Here is an example problem that shows the use of bounds where x is constrained to be greater than 0.5.

from gekko import GEKKO

t_data = [0, 0.1, 0.2, 0.4, 0.8, 1]
x_data = [2.0,  1.6,  1.2, 0.7,  0.3,  0.15]

m = GEKKO(remote=False)
m.time = t_data
x = m.CV(value=x_data,lb=0.5,ub=3); x.FSTATUS = 1  # fit to measurement
k = m.FV(); k.STATUS = 1               # adjustable parameter
m.Equation(x.dt()== -k * x)            # differential equation

m.options.IMODE = 5   # dynamic estimation
m.options.NODES = 5   # collocation nodes
m.solve(disp=False)   # display solver output
k = k.value[0]; print(k)

A plot of the results shows that the bounds are enforced but the model prediction does not fit the data because of the lower bound constraint (x>=0.5).

import numpy as np
import matplotlib.pyplot as plt  # plot solution
plt.plot(m.time,x.value,'bo',\
         label='Predicted (k='+str(np.round(k,2))+')')
plt.plot(m.time,x_data,'rx',label='Measured')
# plot exact solution
t = np.linspace(0,1); xe = 2*np.exp(-k*t)
plt.plot(t,xe,'k:',label='Exact Solution')
plt.legend()
plt.xlabel('Time'), plt.ylabel('Value')
plt.show()

Without the restrictive lower bound, the solver optimizes to best fit the points.

x = m.CV(value=x_data,lb=0.0,ub=3)

Response 1 to Question Edit

The only way that a variable (such as u) is outside of the bounds is if the solver did not report a successful solution.
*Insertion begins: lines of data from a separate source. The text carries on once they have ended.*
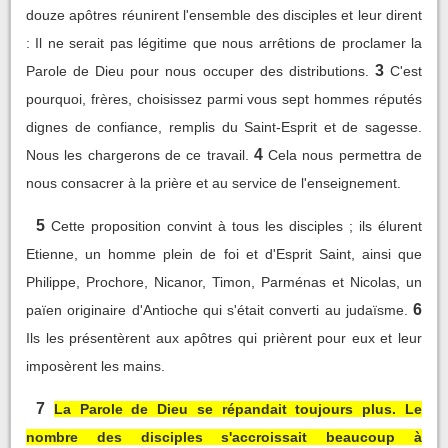
douze apôtres réunirent l'ensemble des disciples et leur dirent
: Il ne serait pas légitime que nous arrêtions de proclamer la
3
Parole de Dieu pour nous occuper des distributions.
C'est
pourquoi, frères, choisissez parmi vous sept hommes réputés
dignes de confiance, remplis du Saint-Esprit et de sagesse.
4
Nous les chargerons de ce travail.
Cela nous permettra de
nous consacrer à la prière et au service de l'enseignement.
5
Cette proposition convint à tous les disciples ; ils élurent
Etienne, un homme plein de foi et d'Esprit Saint, ainsi que
Philippe, Prochore, Nicanor, Timon, Parménas et Nicolas, un
6
païen originaire d'Antioche qui s'était converti au judaïsme.
Ils les présentèrent aux apôtres qui prièrent pour eux et leur
imposèrent les mains.
7
La Parole de Dieu se répandait toujours plus. Le
nombre des disciples s'accroissait beaucoup à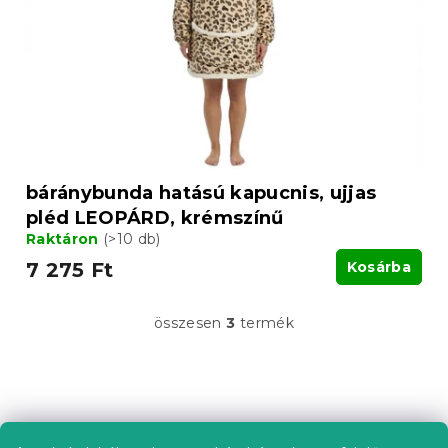
báránybunda hatású kapucnis, ujjas
pléd LEOPÁRD, krémszínű
Raktáron
(>10 db)
7 275 Ft
Kosárba
összesen
3
termék
L
i
s
t
L
a
á
i
b
r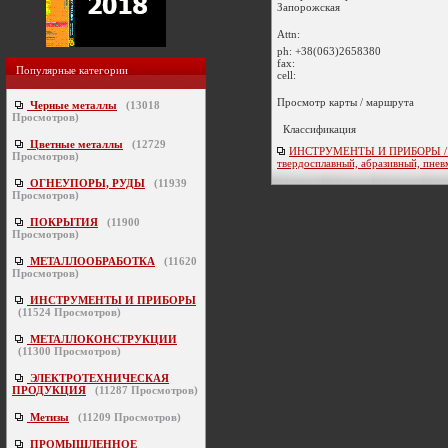
Запорожская
Attn:
ph:
+38(063)2658380
fax:
Популярные категории
cell:
Просмотр карты / маршрута
Черные металлы
(
13018
Просмотров)
Классификация
Цветные металлы
(
12729
ИНСТРУМЕНТЫ И ПРИБОРЫ / ме
Просмотров)
твердосплавный, абразивный, пнев
ОГНЕУПОРЫ, РУДЫ
(
11939
Просмотров)
ПОКРЫТИЯ
(
11900
Просмотров)
МЕТАЛЛООБРАБОТКА
(
11620
Просмотров)
ИНСТРУМЕНТЫ И ПРИБОРЫ
(
11524
Просмотров)
МЕТАЛЛОКОНСТРУКЦИИ
(
11300
Просмотров)
ЭЛЕКТРОТЕХНИЧЕСКАЯ
ПРОДУКЦИЯ
(
11287
Просмотров)
Метизы
(
11209
Просмотров)
ПРОМЫШЛЕННОЕ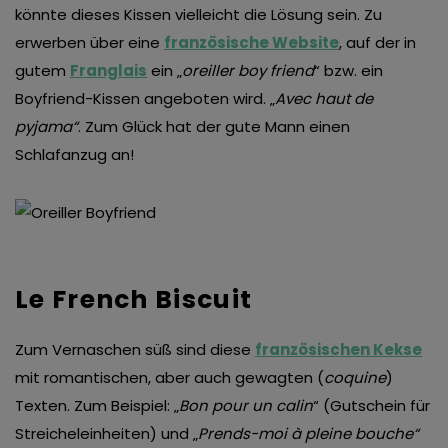
könnte dieses Kissen vielleicht die Lösung sein. Zu
erwerben über eine
französische Website
, auf der in
gutem
Franglais
ein „
oreiller boy friend
“ bzw. ein
Boyfriend-Kissen angeboten wird. „
Avec haut de
pyjama“
. Zum Glück hat der gute Mann einen
Schlafanzug an!
Le French Biscuit
Zum Vernaschen süß sind diese
französischen Kekse
mit romantischen, aber auch gewagten (
coquine
)
Texten. Zum Beispiel: „
Bon pour un calin
“ (Gutschein für
Streicheleinheiten) und „
Prends-moi à pleine bouche“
To report a successful solution, the solver must satisfy the Karush Kuhn Tucker conditions for optimality. I recommend that you check that it satisfied all of the equations by checking that m.options.APPSTATUS==1 after the m.solve() command. If you can include an MVCE (https://stackoverflow.com/help/minimal-reproducible-example) that has sample data so the script can run, we can help you check it.

Response 2 to Question Edit

Thanks for including a minimal reproducible example. Here are the results that I get with Gekko 0.2.8. If you are using an earlier version, I recommend that you upgrade with pip install gekko --upgrade.

The solver reports a successful solution.

EXIT: Optimal Solution Found.

 The solution was found.

 The final value of the objective function is  0.03164650667928192
 
 ---------------------------------------------------
 Solver         :  IPOPT (v3.12)
 Solution time  :  0.23339999999999997 sec
 Objective      :  0.0316473666078486
 Successful solution
 ---------------------------------------------------

The constraints x>=0 and 0<=u<=1 are satisfied. Could it just be an issue with an older version of Gekko?